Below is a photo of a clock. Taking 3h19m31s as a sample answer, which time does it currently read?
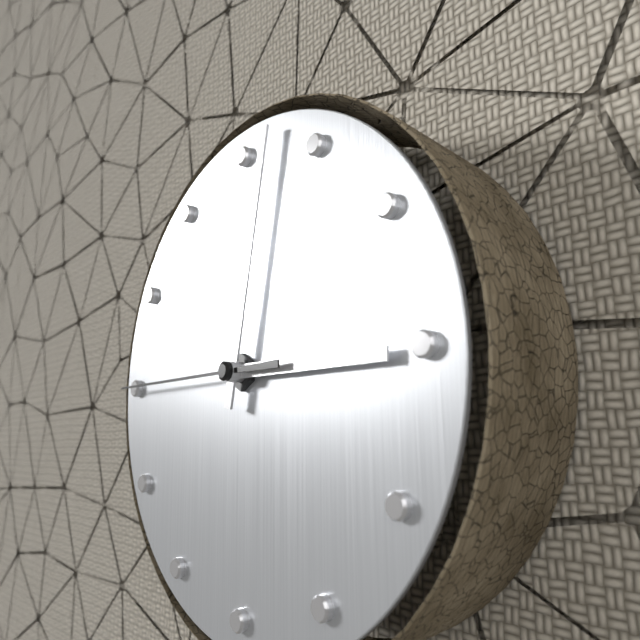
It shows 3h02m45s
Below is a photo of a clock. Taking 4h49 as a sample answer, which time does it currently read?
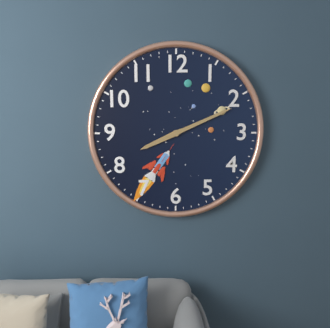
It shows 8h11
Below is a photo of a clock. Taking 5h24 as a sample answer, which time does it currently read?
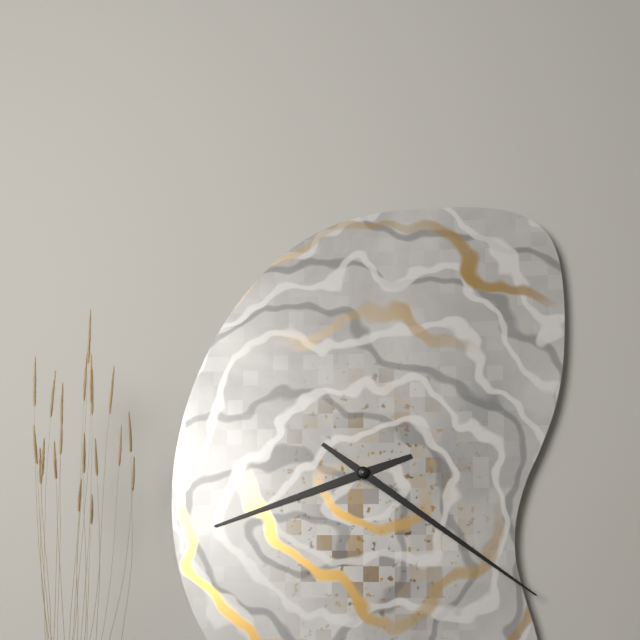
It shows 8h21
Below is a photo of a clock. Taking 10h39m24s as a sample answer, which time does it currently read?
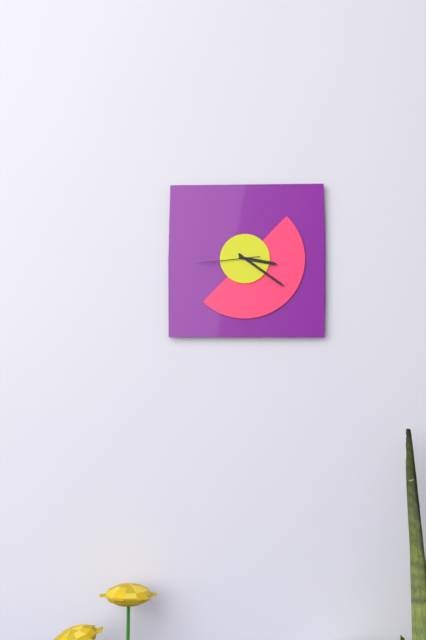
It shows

☆ ☆ ☆ ☆ ☆

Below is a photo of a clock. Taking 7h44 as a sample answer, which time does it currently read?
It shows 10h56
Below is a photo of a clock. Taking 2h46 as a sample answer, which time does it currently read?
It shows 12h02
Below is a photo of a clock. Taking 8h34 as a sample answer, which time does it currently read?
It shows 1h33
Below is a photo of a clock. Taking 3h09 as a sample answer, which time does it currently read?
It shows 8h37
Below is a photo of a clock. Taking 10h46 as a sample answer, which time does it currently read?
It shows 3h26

☆ ☆ ☆ ☆ ☆

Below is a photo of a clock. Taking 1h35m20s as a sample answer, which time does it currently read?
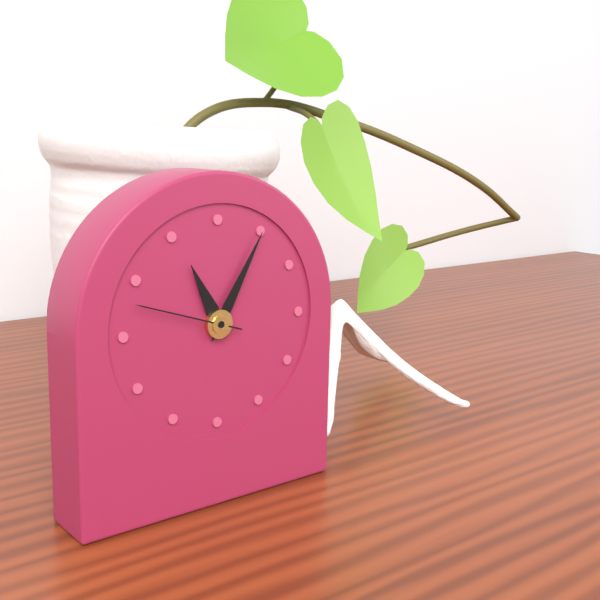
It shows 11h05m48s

☆ ☆ ☆ ☆ ☆

GOAL.
Copy out the material word for word, from the line with "Below is a photo of a clock. Taking 7h44" to the line with "It shows 3h26", including both of those lines.

SOLUTION FOR THIS EXERCISE.
Below is a photo of a clock. Taking 7h44 as a sample answer, which time does it currently read?
It shows 10h56
Below is a photo of a clock. Taking 2h46 as a sample answer, which time does it currently read?
It shows 12h02
Below is a photo of a clock. Taking 8h34 as a sample answer, which time does it currently read?
It shows 1h33
Below is a photo of a clock. Taking 3h09 as a sample answer, which time does it currently read?
It shows 8h37
Below is a photo of a clock. Taking 10h46 as a sample answer, which time does it currently read?
It shows 3h26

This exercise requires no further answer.